Now with Stolen, there's no exploration of the characters relationships and the dialog is like something from an action movie. The little moments of Elena running through the woods as a wolf and thinking 'mine, mine, mine' at every trail, every tree, and every rabbit is gone. The exploration of the werewolf civilization is gone. The only Wolf/ Pack behavior is when Elena and Clay hunt someone down and have exhilirated sex afterwards. Why do so many people think that wolves get all horny after a kill?
So without all the little touches of Pack life, the story instead shifted to witches, demons, shamens, and vampires. These races are not at all fleshed out (at least not as far as I got in the series). The witches for instance, have all the depth and maturity of the coven in American Horror Story. There was a half demon named Adam who acted like a thirteen year old, and only the vampire seemed remotely interesting to me.
Despite the shift from wolves to generic supernatural entities, it was interesting and well written enough to be worth reading. Even the facility was interesting. But then two things happened that are making me take a hiatus from the book and the series. spoilers..
Dr. Bauer. She's one of those annoying women you hear on Oprah who utter the five most vile words a man can hear: "I deserve to be happy." So because Dr. Bauer is a multimillionaire heiress who hit a glass ceiling, she had to get her jollies from mountain climbing and downhill skiing and other dangerous activities.
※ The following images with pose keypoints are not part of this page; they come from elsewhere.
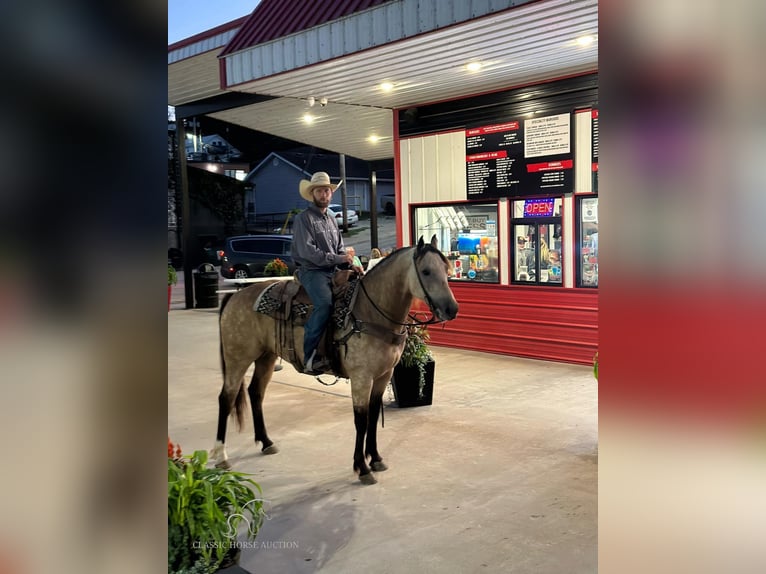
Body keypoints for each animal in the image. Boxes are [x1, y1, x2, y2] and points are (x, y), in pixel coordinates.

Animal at [213, 236, 460, 484]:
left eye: (446, 268)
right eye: (426, 271)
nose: (452, 309)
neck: (370, 312)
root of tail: (235, 296)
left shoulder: (383, 376)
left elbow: (373, 416)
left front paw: (376, 459)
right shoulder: (361, 378)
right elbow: (361, 420)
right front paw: (362, 468)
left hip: (266, 356)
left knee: (255, 393)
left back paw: (266, 442)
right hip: (238, 357)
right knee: (226, 398)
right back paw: (221, 457)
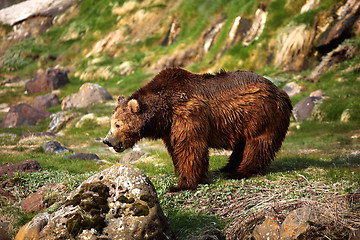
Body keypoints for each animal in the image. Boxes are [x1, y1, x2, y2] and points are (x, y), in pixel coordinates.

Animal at [102, 67, 292, 191]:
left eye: (117, 124)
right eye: (112, 123)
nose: (107, 140)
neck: (164, 111)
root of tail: (281, 92)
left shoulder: (188, 114)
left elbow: (190, 146)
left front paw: (181, 184)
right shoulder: (169, 127)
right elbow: (174, 147)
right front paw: (178, 171)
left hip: (260, 114)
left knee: (257, 143)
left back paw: (240, 172)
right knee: (242, 144)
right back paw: (226, 167)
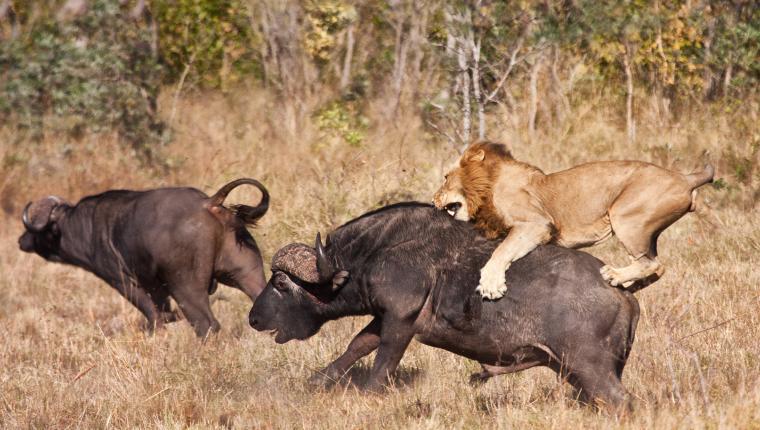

She's a thrill seeker who, after talking to Elena a total of three times decides to inject herself with werewolf saliva just so she can have the ultimate experience in her Type A, tightrope walking while looking up at the glass ceiling, existance. Lame. But okay, I kept reading anyway.
Then there's Winsloe. One of Kelley Armstrong's strengths is that she doesn't write like a girly author. She also seems to understand sociology and psychology and there's a realism to her characters. This guy is a sexual sadist, and humiliates Elena by forcing her to wear certain outfits and constantly belittles her breasts. But he doesn't rape her. He hunts supernatural creatures and keeps comparing it to a video game. Hey, Kelley Armstrong.. No person is that developmentally stunted! He's the kind of villain an angry sixteen year old girl would think up after watching her kid brother pick on the dog and play Call of Duty with his friends.
In the near future, I plan on reading Men of the Otherworld. I like Jeremy's character a lot. I also like Clay, but not through Elena's eyes. A Greek god with golden locks who turns the heads of everyone he passes by and yet he would rather look like an average Joe... Yeah, hopefully Jeremy's description of Clay won't be so.. what's the word? And I don't think I can do anything with witches, shamens, or half demons. They kinda suck.